A review by bory
A Pale Light in the Black by K.B. Wagers

1.0

I was excited coming into this book. A female-lead, lgbtq+ packed space opera? Yes, please. But, man, was this bad. I've tried reading K.B.Wagers' Behind the Throne before and DNF'ed. I had to force myself to finish a Pale Light in the Black.

There are problems aplenty here. There are two plots in A Pale Light - the Boarding Games and the mystery - that are not interconnected, at all. The Boarding Games are meaningless and mind-numbingly boring. The different branches of the in-universe military competing between each other for... nothing? Recognition that potentially leads to more allocation of funds to the winning branch? Can the takes be any lower? The mystery plot is more interesting, though that is a very low bar to clear, but it is delegated to the background for the majority of the book, to the point that when Wagers re-introduced it post-Games, I had almost forgotten about it.

The characters are very poorly developed. The author has this really bad habit of characterization through monologging (either internal or observational) - all telling, no showing. Sapphi and Temago are non-entities. Max is the personification of beige - bland and tedious. Jenks had the potential to be interesting, if Wagers hadn't shacked her with the boring romance to a nice guy sub-plot.

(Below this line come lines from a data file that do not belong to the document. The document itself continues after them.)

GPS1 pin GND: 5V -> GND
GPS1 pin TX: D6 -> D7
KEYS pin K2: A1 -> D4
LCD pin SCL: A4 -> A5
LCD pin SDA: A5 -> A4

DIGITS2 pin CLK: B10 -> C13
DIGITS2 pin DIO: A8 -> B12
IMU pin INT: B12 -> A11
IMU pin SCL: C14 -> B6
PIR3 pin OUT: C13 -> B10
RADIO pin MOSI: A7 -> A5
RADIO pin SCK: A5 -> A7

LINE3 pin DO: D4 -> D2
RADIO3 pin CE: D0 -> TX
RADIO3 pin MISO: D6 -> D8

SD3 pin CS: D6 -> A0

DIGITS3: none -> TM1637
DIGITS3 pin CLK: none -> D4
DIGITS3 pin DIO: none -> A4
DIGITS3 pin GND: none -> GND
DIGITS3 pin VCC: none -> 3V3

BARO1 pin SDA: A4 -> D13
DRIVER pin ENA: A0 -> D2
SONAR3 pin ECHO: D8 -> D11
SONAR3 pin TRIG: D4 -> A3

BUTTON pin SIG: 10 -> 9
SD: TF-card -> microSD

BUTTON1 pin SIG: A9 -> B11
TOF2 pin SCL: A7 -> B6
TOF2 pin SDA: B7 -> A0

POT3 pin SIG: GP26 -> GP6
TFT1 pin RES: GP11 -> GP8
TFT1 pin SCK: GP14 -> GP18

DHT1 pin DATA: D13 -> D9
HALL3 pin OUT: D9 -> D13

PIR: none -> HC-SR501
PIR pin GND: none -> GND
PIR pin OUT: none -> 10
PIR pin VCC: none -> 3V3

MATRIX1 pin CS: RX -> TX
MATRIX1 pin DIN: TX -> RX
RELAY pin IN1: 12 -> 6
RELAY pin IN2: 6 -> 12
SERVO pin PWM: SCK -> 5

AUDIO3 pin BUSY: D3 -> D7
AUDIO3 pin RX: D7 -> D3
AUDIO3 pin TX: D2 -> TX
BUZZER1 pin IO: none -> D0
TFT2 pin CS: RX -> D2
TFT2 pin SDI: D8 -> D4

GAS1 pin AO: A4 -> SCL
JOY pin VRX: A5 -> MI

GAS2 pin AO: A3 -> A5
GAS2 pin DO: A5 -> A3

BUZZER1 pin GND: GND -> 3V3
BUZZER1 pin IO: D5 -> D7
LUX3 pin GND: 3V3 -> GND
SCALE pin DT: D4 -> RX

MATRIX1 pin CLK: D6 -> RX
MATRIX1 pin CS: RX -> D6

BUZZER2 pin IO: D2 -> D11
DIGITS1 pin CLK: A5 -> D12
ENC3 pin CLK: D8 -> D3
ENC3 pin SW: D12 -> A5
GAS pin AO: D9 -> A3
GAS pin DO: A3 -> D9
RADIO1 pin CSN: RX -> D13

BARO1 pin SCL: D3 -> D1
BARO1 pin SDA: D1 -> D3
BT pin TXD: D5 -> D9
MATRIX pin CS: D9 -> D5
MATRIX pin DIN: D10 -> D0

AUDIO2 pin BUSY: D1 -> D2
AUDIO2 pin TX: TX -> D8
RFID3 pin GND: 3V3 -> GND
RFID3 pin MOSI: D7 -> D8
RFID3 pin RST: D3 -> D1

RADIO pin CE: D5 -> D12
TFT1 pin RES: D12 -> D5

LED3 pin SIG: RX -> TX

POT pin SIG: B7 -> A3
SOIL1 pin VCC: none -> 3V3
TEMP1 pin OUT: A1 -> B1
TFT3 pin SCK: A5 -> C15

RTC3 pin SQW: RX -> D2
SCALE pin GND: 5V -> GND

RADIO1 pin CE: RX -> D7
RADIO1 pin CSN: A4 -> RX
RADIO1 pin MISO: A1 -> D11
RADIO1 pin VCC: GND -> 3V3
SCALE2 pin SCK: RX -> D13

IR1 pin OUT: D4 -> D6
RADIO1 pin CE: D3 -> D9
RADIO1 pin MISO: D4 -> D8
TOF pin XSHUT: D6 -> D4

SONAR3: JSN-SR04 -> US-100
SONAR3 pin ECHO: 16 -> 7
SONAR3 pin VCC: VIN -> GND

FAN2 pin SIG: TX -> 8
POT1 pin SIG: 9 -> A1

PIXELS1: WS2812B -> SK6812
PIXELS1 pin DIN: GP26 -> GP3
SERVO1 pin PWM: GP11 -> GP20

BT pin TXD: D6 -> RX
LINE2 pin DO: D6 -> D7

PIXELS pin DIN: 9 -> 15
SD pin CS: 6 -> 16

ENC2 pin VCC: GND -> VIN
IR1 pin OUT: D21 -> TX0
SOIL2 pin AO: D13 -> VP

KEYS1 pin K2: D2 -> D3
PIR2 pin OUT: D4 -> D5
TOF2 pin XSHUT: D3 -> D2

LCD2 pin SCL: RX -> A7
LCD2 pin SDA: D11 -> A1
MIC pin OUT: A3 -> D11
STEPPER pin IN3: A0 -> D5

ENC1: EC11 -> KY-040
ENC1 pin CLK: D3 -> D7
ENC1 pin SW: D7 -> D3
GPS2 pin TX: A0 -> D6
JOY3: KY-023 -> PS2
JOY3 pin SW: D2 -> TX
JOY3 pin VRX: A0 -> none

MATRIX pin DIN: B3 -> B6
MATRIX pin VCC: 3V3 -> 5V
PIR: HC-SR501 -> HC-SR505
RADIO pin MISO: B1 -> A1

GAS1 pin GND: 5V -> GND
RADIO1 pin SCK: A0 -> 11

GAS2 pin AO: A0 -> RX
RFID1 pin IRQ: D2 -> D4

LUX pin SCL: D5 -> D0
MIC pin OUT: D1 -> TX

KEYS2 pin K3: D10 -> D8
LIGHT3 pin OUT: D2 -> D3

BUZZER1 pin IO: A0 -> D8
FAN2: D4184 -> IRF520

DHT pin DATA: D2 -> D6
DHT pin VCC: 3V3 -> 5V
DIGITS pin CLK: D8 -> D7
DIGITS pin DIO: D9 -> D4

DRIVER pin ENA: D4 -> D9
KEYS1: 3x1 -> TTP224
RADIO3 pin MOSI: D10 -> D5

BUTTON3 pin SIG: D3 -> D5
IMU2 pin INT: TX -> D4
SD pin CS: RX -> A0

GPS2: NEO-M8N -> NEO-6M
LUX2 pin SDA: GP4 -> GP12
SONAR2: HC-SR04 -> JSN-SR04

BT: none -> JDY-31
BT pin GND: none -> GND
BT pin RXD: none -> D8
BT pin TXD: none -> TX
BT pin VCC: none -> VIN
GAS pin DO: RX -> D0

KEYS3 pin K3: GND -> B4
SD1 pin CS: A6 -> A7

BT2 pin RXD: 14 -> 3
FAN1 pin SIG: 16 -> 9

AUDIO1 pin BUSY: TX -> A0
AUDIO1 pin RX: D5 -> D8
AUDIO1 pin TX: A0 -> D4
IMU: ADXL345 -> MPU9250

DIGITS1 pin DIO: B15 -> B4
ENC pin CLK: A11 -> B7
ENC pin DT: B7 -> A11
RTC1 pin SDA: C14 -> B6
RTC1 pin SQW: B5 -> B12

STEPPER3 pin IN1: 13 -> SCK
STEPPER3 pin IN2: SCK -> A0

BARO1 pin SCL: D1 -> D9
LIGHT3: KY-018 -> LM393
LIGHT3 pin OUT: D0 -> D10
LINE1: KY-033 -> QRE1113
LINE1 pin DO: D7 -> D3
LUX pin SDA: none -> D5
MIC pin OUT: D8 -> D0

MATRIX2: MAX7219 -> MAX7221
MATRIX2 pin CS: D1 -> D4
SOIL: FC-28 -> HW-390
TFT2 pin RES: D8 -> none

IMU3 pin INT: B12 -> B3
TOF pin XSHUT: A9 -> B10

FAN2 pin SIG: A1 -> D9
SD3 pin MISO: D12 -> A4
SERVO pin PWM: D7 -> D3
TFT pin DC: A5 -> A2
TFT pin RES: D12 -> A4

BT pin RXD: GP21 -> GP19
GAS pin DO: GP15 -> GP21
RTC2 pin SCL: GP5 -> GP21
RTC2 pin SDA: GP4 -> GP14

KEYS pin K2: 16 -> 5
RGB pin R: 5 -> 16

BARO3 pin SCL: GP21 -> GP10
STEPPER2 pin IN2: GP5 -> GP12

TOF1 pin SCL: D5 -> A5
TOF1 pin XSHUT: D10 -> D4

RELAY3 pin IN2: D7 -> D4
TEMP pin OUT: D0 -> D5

Speaking of romance, Wagers spent the first half of the book developing the relationship between Max and Jenks. If there ever was an opportunity in this story for an interesting romance, it was between these two and it was squandered. But Jenks is angst-ing over her feeling for nice-guy Luis, and Max develops - kind of - a relationship with nice-guy Nika... oh, and said relationship development occurs in letters these two exchange between chapters.

I'm done. I won't be picking up anything else by K.B. Wagers in the foreseeable future.